The Gateway annoucement surprised many analysts. "The magnitude of [Gateway's] fall caught a lot of people by surprise," Ross said. He also questioned why Gateway partly blamed Y2K concerns for its expected sales shortfall, an issue the company has failed to raise in the past. "I was a bit surprised," he said. "They hadn't mentioned that before."

Intel declined to comment on Gateway's announcement, adding that the company is currently in a quiet period. In November, however, the company admitted that it was facing processor supply contstraints.

Analysts have been predicting since last month that Gateway could have a shortfall this quarter because of processor shortages.

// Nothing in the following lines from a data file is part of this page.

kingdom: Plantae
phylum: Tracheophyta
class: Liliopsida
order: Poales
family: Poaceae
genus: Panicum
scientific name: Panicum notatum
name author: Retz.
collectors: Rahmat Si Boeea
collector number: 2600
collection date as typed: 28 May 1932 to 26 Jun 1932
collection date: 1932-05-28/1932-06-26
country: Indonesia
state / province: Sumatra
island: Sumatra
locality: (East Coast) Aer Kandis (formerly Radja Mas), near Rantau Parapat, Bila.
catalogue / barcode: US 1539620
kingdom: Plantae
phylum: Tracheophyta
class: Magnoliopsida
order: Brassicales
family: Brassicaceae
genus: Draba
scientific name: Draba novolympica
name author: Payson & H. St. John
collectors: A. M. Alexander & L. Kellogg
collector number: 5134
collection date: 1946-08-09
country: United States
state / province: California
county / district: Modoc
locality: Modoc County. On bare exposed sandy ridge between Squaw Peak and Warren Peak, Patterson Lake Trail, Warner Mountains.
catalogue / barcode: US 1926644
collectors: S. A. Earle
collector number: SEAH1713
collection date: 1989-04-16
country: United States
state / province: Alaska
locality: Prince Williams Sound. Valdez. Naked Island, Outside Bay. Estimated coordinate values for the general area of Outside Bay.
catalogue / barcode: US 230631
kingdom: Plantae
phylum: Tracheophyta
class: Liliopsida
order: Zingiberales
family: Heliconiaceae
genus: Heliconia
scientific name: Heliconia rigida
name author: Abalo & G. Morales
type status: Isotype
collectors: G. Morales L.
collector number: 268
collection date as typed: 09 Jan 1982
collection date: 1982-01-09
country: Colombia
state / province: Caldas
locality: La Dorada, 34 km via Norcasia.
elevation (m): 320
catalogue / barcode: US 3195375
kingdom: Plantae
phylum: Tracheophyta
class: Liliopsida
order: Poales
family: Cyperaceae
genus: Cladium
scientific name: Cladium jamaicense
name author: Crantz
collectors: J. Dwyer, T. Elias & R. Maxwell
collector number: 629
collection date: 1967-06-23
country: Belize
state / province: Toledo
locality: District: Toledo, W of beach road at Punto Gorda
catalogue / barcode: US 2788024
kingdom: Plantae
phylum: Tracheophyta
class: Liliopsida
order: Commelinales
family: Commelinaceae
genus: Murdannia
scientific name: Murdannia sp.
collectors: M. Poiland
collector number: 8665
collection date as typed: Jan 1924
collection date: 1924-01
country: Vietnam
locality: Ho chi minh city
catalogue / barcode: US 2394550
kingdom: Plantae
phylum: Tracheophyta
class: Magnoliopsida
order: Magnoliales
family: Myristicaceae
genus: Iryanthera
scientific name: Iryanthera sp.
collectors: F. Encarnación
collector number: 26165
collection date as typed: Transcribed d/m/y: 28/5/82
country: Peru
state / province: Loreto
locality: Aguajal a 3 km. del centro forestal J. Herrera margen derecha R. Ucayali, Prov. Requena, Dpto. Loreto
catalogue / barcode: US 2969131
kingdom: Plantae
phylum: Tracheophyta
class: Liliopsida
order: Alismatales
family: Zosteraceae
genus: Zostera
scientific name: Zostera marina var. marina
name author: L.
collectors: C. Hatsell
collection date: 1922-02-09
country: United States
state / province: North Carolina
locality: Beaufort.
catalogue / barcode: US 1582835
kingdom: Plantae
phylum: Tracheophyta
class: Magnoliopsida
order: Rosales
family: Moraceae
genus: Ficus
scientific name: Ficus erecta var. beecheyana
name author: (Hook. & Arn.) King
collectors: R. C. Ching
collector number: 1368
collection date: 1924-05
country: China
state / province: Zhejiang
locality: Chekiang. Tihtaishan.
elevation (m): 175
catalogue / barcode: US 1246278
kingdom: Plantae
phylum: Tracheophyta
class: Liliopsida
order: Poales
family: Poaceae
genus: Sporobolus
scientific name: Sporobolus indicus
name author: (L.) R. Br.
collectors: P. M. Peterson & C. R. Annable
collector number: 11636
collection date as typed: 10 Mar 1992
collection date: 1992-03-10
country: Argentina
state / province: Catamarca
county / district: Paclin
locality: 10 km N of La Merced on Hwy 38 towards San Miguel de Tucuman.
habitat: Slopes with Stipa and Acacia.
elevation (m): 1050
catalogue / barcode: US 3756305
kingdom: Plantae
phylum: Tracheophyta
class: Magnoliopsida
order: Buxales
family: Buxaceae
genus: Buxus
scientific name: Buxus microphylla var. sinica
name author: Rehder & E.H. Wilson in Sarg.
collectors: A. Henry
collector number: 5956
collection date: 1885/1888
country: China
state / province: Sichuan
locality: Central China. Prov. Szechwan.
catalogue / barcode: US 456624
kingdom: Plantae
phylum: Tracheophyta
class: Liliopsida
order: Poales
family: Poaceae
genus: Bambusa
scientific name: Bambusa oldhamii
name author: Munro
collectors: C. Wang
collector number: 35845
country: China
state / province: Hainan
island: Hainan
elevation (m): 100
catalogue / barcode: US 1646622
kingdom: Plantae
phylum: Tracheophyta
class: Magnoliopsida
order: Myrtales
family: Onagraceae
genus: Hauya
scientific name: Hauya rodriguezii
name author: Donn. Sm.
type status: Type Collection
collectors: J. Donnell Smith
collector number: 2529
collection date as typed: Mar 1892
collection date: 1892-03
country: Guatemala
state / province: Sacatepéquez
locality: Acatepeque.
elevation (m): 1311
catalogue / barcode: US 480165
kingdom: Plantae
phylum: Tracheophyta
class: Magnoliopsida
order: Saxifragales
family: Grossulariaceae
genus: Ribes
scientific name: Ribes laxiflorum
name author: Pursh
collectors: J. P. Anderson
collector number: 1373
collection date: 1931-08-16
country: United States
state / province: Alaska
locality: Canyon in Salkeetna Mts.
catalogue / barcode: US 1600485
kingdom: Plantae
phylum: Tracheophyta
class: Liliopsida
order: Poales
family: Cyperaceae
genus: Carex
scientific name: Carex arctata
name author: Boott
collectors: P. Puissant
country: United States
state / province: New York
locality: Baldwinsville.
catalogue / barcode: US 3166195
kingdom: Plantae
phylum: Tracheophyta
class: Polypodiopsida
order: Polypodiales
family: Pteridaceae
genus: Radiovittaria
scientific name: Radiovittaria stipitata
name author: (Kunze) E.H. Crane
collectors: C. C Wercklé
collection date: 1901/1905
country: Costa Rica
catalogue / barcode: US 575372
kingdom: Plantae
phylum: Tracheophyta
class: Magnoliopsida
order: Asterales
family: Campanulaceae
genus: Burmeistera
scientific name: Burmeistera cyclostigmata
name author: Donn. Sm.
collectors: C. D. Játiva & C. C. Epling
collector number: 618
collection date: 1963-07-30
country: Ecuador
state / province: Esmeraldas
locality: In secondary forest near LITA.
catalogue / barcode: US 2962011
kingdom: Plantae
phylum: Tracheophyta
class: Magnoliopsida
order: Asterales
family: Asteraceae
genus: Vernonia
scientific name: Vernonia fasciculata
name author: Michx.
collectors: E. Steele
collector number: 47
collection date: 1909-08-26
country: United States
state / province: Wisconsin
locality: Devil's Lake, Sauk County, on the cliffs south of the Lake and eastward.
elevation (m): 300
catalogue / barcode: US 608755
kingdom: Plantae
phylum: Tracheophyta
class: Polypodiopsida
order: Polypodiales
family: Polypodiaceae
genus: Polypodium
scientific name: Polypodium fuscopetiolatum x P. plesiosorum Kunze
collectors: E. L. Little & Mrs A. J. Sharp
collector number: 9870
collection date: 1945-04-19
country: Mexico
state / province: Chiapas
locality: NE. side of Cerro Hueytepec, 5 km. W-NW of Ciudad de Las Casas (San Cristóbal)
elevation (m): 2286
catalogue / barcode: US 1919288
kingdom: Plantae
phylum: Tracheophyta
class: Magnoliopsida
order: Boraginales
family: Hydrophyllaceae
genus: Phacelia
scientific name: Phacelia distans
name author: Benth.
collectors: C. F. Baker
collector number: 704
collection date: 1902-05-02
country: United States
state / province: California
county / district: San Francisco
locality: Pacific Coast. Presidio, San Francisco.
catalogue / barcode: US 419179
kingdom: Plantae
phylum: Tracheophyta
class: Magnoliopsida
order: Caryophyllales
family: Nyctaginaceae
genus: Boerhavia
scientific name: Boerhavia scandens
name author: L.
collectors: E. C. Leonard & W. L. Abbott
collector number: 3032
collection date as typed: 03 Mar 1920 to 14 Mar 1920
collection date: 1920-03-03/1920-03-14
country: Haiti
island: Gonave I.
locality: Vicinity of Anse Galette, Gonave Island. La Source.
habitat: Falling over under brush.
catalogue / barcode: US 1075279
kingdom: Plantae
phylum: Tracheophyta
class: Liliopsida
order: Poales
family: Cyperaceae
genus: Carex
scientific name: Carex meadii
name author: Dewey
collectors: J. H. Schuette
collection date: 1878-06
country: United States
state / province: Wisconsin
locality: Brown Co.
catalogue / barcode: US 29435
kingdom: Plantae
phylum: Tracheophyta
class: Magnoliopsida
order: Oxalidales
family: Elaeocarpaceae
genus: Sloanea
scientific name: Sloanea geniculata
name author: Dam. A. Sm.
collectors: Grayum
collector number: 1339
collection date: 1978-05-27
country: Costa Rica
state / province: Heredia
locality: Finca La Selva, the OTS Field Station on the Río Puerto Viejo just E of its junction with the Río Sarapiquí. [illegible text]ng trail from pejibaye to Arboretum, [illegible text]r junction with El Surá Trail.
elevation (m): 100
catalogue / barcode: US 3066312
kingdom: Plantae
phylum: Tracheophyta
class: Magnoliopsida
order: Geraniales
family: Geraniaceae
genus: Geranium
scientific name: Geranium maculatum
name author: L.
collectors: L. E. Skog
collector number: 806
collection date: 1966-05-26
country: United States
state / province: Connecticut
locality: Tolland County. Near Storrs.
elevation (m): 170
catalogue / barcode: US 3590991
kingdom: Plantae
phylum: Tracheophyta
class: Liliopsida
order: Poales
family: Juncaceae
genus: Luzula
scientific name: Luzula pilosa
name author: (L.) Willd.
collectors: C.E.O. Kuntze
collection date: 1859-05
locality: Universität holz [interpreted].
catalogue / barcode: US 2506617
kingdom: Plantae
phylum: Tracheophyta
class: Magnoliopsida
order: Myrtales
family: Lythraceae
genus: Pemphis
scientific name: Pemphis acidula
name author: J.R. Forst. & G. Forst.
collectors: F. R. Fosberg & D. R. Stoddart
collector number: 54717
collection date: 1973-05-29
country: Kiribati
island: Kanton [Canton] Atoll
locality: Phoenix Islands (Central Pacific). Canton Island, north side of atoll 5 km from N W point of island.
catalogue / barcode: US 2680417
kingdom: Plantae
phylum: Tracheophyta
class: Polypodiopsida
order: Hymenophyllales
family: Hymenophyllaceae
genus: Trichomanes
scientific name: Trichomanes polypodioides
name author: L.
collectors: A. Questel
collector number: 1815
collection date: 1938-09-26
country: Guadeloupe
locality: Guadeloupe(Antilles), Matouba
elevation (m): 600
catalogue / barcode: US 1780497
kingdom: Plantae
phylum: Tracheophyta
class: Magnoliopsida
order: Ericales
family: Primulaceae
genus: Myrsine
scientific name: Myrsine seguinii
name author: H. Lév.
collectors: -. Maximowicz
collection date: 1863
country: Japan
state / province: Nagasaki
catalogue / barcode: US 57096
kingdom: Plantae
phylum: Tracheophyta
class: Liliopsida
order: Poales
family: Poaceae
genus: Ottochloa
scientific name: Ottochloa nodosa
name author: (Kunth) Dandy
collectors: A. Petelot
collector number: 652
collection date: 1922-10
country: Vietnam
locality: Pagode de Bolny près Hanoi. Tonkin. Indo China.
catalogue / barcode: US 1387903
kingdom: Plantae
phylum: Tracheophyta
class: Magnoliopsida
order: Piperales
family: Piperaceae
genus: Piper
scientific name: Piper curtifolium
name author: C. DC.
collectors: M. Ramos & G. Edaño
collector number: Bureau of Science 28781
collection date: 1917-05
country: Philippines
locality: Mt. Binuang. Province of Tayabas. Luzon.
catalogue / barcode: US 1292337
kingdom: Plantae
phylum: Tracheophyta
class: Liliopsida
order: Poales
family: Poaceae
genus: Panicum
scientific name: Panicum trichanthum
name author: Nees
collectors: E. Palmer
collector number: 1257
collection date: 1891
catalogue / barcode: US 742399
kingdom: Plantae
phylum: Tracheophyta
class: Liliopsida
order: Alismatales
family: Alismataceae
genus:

"Though Gateway appears to have DRAM [memory chip] pricing and LCD [screen] availability under control, the company is being impacted significantly by continued problems in getting the required supply of Intel processors, most notably the Pentium III 450 MHz, and to a lesser extent, the Celeron 400 MHz," Merrill Lynch vice president Steven Fortuna said in a report in mid-December.

Two analysts--Ashok Kumar at USBancorp Piper Jaffray and Richard Gardner of Salomon Smith Barney--also warned about a revenue hit because of chip shortages. At the time, however, Gateway predicted that earnings would likely remain unscathed.

Although component shortage issues are common in the PC industry, they can be especially onerous for build-to-order manufacturers such as Gateway and Dell, which stock less inventory than traditional manufacturers. Dell similarly took a hit in the fall because of a shortage of memory and the delay of Rambus-based PCs.

In October Gateway said it would take a restructuring charge of $26 million related to the AOL deal. The company also said it was comfortable with the current analysts consensus for the first quarter and year 2000 earnings per share of $0.41 and $1.83, respectively.

Separately, Gateway said it added 400,000 new subscribers in the quarter to its combined Internet service with AOL, doubling its rate from the previous quarter and bringing the company's subscriber base to 1 million. The company also said it increased sales over the Web by more than 100 percent over the previous year.